*Article*.
──────────────────────────────

Cooties Movie Review
Written by Joel Harley
Released by Universal Pictures UK
Directed by Jonathan Milott and Cary Murnion
Written by Leigh Whannell and Ian Brennan
2015, 88 minutes, Rated 15 (UK)
DVD released on 12th October 2015
Elijah Wood as Clint
Rainn Wilson as Wade
Alison Pill as Lucy
Jack McBrayer as Tracy
Leigh Whannell as Doug
Who can kill a child? It's a question your average elementary school teacher doesn't have to often consider, outside of the occasional Samuel L. Jackson revenge movie or gritty British thriller. Pity the poor teachers of Fort Chicken (really) then, caught in the midst of a zombie uprising which affects only the prepubescent. Fast, bitey and vicious, it's like a schoolyard packed full of variations on the little girl zombie which kicked off Zach Snyder's Dawn of the Dead. Who can kill a child? Better learn fast, if you want to survive.

──────────────────────────────

*Supplied entries*.
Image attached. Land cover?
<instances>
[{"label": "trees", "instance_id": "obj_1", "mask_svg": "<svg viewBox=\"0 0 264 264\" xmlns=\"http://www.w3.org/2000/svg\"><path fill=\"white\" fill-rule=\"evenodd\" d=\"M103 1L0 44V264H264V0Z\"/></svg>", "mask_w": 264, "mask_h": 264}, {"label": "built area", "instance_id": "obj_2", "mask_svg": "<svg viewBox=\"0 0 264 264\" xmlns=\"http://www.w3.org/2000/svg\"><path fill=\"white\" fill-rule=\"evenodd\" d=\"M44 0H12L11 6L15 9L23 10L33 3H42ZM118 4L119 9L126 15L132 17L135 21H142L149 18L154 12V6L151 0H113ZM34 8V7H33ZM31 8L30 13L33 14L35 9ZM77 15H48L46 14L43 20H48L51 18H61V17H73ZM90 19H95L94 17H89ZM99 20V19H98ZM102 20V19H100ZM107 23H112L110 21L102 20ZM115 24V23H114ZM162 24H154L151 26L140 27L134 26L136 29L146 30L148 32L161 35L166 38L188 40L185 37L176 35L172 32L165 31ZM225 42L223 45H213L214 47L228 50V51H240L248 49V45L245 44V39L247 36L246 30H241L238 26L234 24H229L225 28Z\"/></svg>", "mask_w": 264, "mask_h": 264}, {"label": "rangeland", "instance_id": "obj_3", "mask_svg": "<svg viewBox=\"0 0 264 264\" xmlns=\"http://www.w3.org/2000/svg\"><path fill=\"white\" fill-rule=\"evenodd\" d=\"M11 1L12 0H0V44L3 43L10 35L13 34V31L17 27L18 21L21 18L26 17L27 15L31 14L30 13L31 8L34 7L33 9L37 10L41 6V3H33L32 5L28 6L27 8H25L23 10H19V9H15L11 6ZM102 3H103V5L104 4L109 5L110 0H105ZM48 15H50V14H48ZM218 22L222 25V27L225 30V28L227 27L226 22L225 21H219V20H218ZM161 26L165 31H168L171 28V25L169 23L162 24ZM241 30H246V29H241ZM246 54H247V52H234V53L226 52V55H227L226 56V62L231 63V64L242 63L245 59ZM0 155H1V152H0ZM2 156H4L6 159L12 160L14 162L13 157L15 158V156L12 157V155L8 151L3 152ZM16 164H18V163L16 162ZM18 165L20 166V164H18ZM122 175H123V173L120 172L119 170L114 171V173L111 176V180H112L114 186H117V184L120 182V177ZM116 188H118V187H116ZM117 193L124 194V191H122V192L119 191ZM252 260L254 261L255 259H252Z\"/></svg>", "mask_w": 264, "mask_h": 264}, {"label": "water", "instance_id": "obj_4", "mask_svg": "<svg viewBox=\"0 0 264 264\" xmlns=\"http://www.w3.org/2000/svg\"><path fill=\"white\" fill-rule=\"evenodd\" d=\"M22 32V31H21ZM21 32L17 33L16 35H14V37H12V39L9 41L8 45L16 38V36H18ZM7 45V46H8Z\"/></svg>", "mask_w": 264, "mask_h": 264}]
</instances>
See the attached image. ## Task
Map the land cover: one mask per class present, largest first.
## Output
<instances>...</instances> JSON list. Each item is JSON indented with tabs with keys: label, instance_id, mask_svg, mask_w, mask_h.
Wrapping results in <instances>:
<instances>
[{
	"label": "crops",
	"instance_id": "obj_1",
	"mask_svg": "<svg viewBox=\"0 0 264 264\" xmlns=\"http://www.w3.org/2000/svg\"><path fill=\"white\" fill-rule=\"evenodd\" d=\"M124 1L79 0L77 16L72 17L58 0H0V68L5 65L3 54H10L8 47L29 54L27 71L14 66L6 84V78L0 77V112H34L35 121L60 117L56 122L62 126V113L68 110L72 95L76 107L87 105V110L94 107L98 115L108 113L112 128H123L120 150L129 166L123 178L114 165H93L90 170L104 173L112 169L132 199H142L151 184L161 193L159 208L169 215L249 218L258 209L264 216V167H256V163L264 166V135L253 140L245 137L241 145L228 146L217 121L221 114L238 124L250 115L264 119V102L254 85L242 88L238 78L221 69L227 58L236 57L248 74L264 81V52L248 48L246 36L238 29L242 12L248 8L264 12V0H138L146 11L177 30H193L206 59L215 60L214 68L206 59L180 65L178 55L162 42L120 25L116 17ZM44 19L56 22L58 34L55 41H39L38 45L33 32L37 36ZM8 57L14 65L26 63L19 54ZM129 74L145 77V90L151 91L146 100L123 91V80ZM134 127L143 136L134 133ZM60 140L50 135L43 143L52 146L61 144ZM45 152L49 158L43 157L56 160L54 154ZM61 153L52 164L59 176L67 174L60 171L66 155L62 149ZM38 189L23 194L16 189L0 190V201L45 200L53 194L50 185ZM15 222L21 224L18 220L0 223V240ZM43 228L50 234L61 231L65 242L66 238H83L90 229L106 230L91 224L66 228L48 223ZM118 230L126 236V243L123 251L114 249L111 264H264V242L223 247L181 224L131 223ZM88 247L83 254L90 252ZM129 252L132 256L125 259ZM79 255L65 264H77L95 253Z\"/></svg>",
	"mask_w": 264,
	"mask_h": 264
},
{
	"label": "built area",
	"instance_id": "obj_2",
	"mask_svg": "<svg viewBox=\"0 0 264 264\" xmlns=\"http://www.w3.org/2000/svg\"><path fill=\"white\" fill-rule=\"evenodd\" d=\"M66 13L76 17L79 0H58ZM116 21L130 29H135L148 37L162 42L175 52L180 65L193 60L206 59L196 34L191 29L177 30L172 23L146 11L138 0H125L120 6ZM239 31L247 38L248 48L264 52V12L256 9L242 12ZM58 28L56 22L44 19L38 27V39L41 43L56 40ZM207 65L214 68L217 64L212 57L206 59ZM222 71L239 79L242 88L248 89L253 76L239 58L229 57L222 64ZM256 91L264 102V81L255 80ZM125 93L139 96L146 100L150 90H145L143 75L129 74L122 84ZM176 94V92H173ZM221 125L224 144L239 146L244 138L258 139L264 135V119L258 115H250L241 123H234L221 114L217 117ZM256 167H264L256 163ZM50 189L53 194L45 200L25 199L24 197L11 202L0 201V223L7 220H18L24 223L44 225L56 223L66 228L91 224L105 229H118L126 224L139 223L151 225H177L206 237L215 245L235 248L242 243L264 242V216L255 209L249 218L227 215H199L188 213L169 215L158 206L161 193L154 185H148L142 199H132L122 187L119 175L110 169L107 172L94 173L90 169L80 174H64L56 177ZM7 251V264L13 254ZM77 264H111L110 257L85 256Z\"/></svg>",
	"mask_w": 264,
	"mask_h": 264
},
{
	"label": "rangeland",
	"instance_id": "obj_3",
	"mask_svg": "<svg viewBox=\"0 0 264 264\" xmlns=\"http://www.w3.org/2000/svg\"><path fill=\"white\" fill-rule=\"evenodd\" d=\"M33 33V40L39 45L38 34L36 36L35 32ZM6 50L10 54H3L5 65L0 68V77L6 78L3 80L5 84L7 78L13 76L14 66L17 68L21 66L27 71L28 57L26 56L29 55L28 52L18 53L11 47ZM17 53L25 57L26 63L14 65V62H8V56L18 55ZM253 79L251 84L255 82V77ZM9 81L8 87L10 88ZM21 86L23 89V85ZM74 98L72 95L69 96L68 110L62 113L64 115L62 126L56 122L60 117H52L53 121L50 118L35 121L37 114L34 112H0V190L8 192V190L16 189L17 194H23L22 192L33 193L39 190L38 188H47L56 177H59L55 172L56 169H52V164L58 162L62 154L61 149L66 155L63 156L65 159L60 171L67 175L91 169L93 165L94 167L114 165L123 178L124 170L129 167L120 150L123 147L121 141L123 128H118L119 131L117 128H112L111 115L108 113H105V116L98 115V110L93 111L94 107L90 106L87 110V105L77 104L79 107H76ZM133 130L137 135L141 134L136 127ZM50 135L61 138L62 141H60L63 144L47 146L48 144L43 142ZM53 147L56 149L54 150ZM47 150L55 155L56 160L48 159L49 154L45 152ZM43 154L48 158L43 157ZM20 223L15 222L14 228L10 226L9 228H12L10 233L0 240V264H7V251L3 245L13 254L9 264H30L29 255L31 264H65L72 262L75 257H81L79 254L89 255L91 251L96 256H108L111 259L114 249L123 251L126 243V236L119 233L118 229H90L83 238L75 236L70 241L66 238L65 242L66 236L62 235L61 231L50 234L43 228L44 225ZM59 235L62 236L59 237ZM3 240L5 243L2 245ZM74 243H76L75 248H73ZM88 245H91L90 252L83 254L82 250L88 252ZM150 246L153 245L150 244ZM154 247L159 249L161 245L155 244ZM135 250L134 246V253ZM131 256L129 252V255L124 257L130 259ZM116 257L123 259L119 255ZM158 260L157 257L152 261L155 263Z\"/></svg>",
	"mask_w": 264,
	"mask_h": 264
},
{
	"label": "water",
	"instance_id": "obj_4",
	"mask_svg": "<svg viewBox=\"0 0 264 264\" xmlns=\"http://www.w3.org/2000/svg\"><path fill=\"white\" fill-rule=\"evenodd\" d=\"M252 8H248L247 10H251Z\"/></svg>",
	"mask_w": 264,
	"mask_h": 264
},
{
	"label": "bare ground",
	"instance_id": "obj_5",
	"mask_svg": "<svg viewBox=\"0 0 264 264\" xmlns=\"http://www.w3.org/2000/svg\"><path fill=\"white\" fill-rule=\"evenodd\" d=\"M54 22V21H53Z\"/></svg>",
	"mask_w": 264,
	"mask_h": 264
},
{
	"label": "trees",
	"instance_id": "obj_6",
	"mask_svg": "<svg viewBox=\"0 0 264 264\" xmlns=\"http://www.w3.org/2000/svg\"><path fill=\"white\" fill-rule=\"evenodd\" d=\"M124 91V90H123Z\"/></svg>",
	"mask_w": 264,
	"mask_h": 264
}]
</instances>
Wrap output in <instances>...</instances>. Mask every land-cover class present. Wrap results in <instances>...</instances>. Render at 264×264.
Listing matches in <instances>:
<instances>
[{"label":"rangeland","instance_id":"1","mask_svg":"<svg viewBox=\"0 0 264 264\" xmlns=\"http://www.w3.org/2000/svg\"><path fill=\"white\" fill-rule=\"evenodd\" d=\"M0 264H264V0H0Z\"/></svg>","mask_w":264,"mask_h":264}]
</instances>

──────────────────────────────

*Task instructions*.
A. In the Cooties review, what is the name of the town whose teachers face the zombie outbreak?
B. Please pick up the Cooties review after its last sentence and carry it on.

*Answers in order*.
A. Fort Chicken

B.
Substitute teacher Clint (Elijah Wood, adding yet another offbeat horror role to his impressive credentials) is our focal character, picking the very worst day to join the Fort Chicken faculty office. Joining an old crush and a teaching team of misfits and weirdos, it's not long before Clint is forced to buckle down and fight for his life. It's like The Faculty in reverse.
The many imitators of Shaun of the Dead have made the horror comedy hybrid a truly terrifying prospect, with a grim Danny Dyer vehicle or miserable Walking Deceased spoof for every success like Slither or Deathgasm. Thankfully, Cooties is one of the good ones. It's like the post-credits sequence of Stepbrothers stretched out to a full ninety minutes, and is absolutely glorious. Labelling a movie depicting violent child brutality (giving and receiving) as one of the funniest of the year is not what anyone could have expected, and yet here we are.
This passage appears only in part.